There should be no government sponsored charity

It came as a surprise to me to find that the government would be making cuts which may affect the funding that is received by charities. Not because I think it is terrible that charities may lose their funding but because I didn’t think the Government would be giving money to charities in the first place.

The problem isn’t with charities, nor with the Government helping people, but with mixing the two. Although charities are there to help people rather than make a profit I still consider them private organisations as they can, within the boundaries of the law, do what they like with the money which they collect, since people give the money voluntarily. The Government is the opposite, it must be accountable to the public and it is required to be elected because it forces people to give it money in the form of taxes. Mixing the two mixes up private charity with compulsory donations (taxes).

The government donating to charity means that politicians can take money off you against your will and give it to a charity which you wouldn’t otherwise support. If you wanted to give to that charity you could perfectly well make a donation yourself and if you wanted to give money to a different charity you could choose to do that. It’s your money so you should be the one to choose where it goes. Also, though this isn’t my main point, there will inevitably be bureaucracy involved in the Government giving money to charity and the fact that the Government has to guess which charities we want money to be given to.

When there is market failure or a need for a monopoly in the voluntary sector of course the Government should get involved as it does in other markets such as defence but, it shouldn’t do this by giving our money to private organisations over which we have no control. Instead it should provide the services itself as it currently does with the NHS, education and the welfare so that the public retains control by being able to vote for the leaders. When the Government does use private organisations it should require a contract specifying what services will be provided for the money being given. However this will makes these “charities” indistinguishable from business.

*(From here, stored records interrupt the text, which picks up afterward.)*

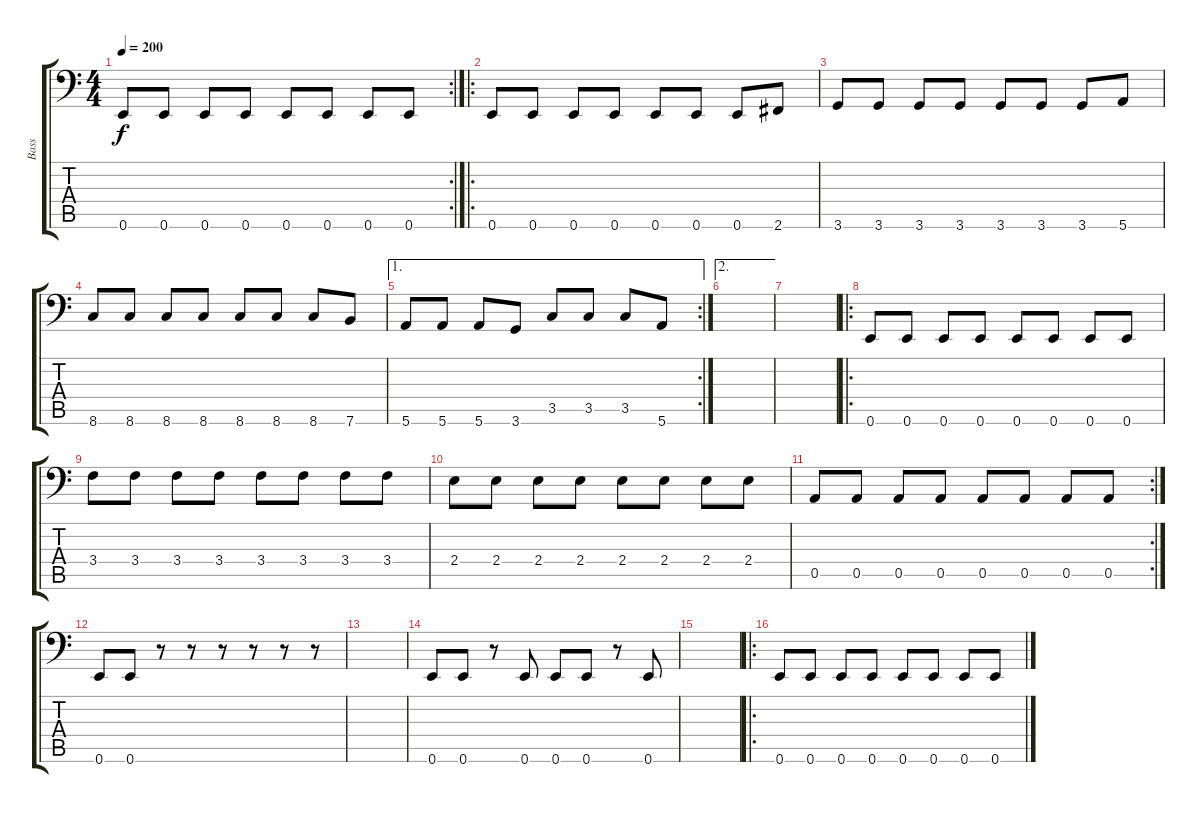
\track ("Bass" "Bass") {instrument electricbasspick}
\staff {score tabs}
\tuning (E3 B2 G2 D2 A1 E1) {hide}
\rc 2
\ts (4 4)
\tempo 200
\clef f4
\ks c
0.6.8{dy f} 0.6.8 0.6.8 0.6.8 0.6.8 0.6.8 0.6.8 0.6.8 |
\ro
0.6.8 0.6.8 0.6.8 0.6.8 0.6.8 0.6.8 0.6.8 2.6.8 |
3.6.8 3.6.8 3.6.8 3.6.8 3.6.8 3.6.8 3.6.8 5.6.8 |
8.6.8 8.6.8 8.6.8 8.6.8 8.6.8 8.6.8 8.6.8 7.6.8 |
\ae 1
\rc 2
5.6.8 5.6.8 5.6.8 3.6.8 3.5.8 3.5.8 3.5.8 5.6.8 |
\ae 2
|
|
\ro
0.6.8 0.6.8 0.6.8 0.6.8 0.6.8 0.6.8 0.6.8 0.6.8 |
3.4.8 3.4.8 3.4.8 3.4.8 3.4.8 3.4.8 3.4.8 3.4.8 |
2.4.8 2.4.8 2.4.8 2.4.8 2.4.8 2.4.8 2.4.8 2.4.8 |
\rc 2
0.5.8 0.5.8 0.5.8 0.5.8 0.5.8 0.5.8 0.5.8 0.5.8 |
0.6.8 0.6.8 r.8 r.8 r.8 r.8 r.8 r.8 |
|
0.6.8 0.6.8 r.8 0.6.8 0.6.8 0.6.8 r.8 0.6.8 |
|
\ro
0.6.8 0.6.8 0.6.8 0.6.8 0.6.8 0.6.8 0.6.8 0.6.8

We must remember that charity involves voluntary giving without the expectation of something in return. Taxes aren’t voluntary so the money the government gives isn’t given voluntarily. Whilst the individual doesn’t get anything in return for their money clearly society does (since this is the point of the charity) and the government is a representation of society. So we are really looking at the compulsory purchase of services which we may or may not want, in which this ceases to be charity.